#### [Brief]
Give back, exactly as written, the lines of the listing from the top through the line holding "Business Relationships", and nothing more. Exclude pictures.

#### [Data shown]
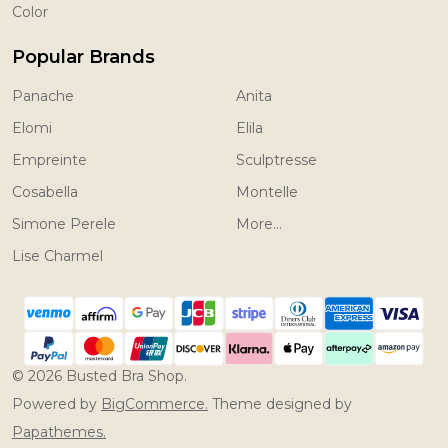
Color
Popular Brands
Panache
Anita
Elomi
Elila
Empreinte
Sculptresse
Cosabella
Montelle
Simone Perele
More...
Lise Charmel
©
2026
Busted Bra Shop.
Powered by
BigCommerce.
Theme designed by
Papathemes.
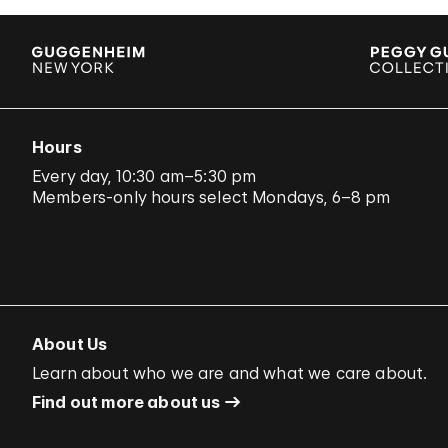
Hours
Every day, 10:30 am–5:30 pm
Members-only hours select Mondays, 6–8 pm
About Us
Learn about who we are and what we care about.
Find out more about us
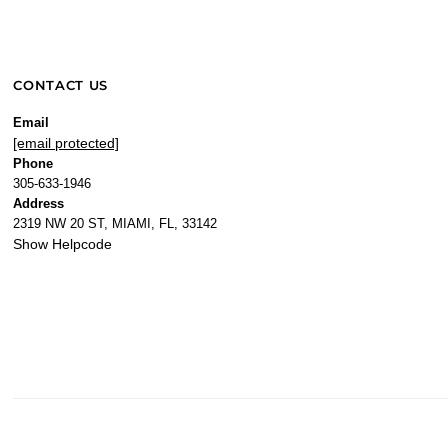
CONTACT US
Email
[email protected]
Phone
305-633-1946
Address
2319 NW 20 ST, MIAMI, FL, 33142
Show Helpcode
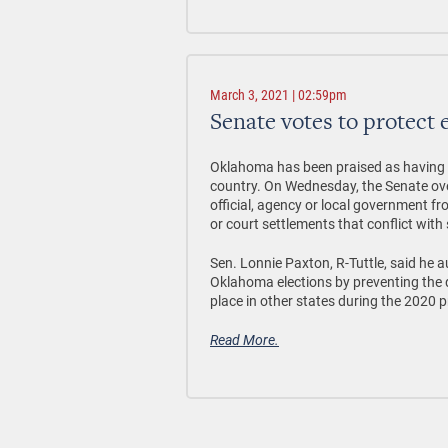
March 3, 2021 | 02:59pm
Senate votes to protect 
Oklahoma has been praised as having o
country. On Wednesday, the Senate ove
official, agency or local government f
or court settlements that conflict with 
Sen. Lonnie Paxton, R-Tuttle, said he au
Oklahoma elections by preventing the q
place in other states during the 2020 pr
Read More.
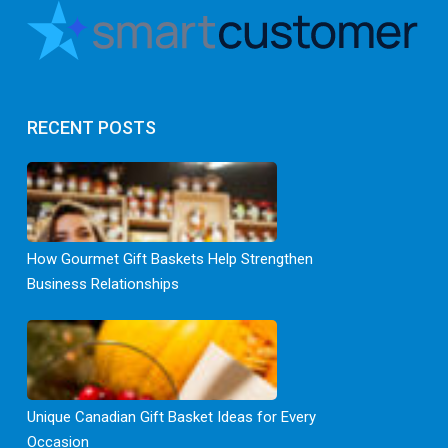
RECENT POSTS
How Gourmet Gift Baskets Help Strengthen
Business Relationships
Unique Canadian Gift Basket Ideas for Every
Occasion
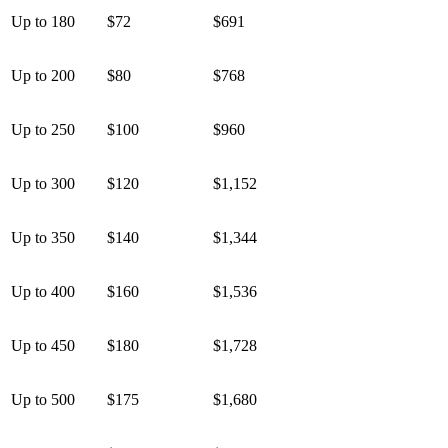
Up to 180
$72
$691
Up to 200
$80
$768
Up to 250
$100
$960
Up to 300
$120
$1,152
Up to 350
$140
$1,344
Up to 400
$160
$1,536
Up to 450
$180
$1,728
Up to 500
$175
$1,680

#### [Output below]
Color
Popular Brands
Panache
Anita
Elomi
Elila
Empreinte
Sculptresse
Cosabella
Montelle
Simone Perele
More...
Lise Charmel
©
2026
Busted Bra Shop.
Powered by
BigCommerce.
Theme designed by
Papathemes.
Hours
Every day, 10:30 am–5:30 pm
Members-only hours select Mondays, 6–8 pm
About Us
Learn about who we are and what we care about.
Find out more about us
CONTACT US
Email
[email protected]
Phone
305-633-1946
Address
2319 NW 20 ST, MIAMI, FL, 33142
Show Helpcode
March 3, 2021 | 02:59pm
Senate votes to protect 
Oklahoma has been praised as having o
country. On Wednesday, the Senate ove
official, agency or local government f
or court settlements that conflict with 
Sen. Lonnie Paxton, R-Tuttle, said he au
Oklahoma elections by preventing the q
place in other states during the 2020 pr
Read More.
RECENT POSTS
How Gourmet Gift Baskets Help Strengthen
Business Relationships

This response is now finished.